___ Study text
The rulings of the convention as stated were certainly sensible, but, looking back in hindsight, not very realistic, considering the intense cold war rivalries and geo-political concerns between the US, China, Vietnam, and the Soviet Union. At this point on, the US becomes aggressively involved in Laos, sending clear messages to Vietnam.

1955 The US attempts to buy Laos - buying up truckfuls of kip, the local currency, and burning the banknotes, giving the Royal Lao Government American dollars at a bloated exchange rate. The US government also pays the salaries of the entire Royal Lao Army, making Laos the highest per capita recipient of US aid ever, and without the average taxpayer even aware where their money was going. The State department allows the creation of a secret project (Project 404) to have military officers temporarily resign in order to be assigned as military advisors, but with civilian identities, furtively violating the Geneva accords. Elections are held but the Pathet Lao are excluded. The Vietnamese, in response, start trickling troops into eastern Laos.
______
__Problem set__:
A. In the passage on US involvement in Laos, what was the secret project that let military officers temporarily resign and serve as advisors with civilian identities called?
B. Carry the passage on US involvement in Laos forward from its final sentence.
___ Given data
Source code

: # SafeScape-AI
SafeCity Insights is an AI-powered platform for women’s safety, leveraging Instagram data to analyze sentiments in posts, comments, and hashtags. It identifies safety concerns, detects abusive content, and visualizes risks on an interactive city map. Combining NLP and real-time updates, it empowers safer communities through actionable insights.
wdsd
______
__Answers to the exercise__:
A. Project 404.

B.
1956 to 1958 Prince Souvanna, the neutralist, is elected Prime Minister and attempts to create the coalition specifically mentioned at Geneva. He plans to integrate the Pathet Lao into the Royal Lao Army and hold supplementary elections for them to participate in. Souvanna also visits the communist capitols of Hanoi and Beijing. All this pisses off the U.S. A coalition government is not acceptable, Geneva Convention or no Geneva Convention, says the Secretary of State, John Foster Dulles. The US threatens to cut off all the aid that they had previously lavished on Laos. When the Pathet Lao dominate the elections and Souvanna starts giving them a piece of the civil service as well, the American government decides no more 'Mr. Nice Guy'. Because, as President Eisenhower argued, if we don't stop the communists, all the countries in Southeast Asia will fall to them like a stack of dominoes. After that, the CIA starts to get involved.

The CIA were looking for a strongman, that would deal ruthlessly with any opposition, and they felt they found him in Poumi Nosovan, a general in the army.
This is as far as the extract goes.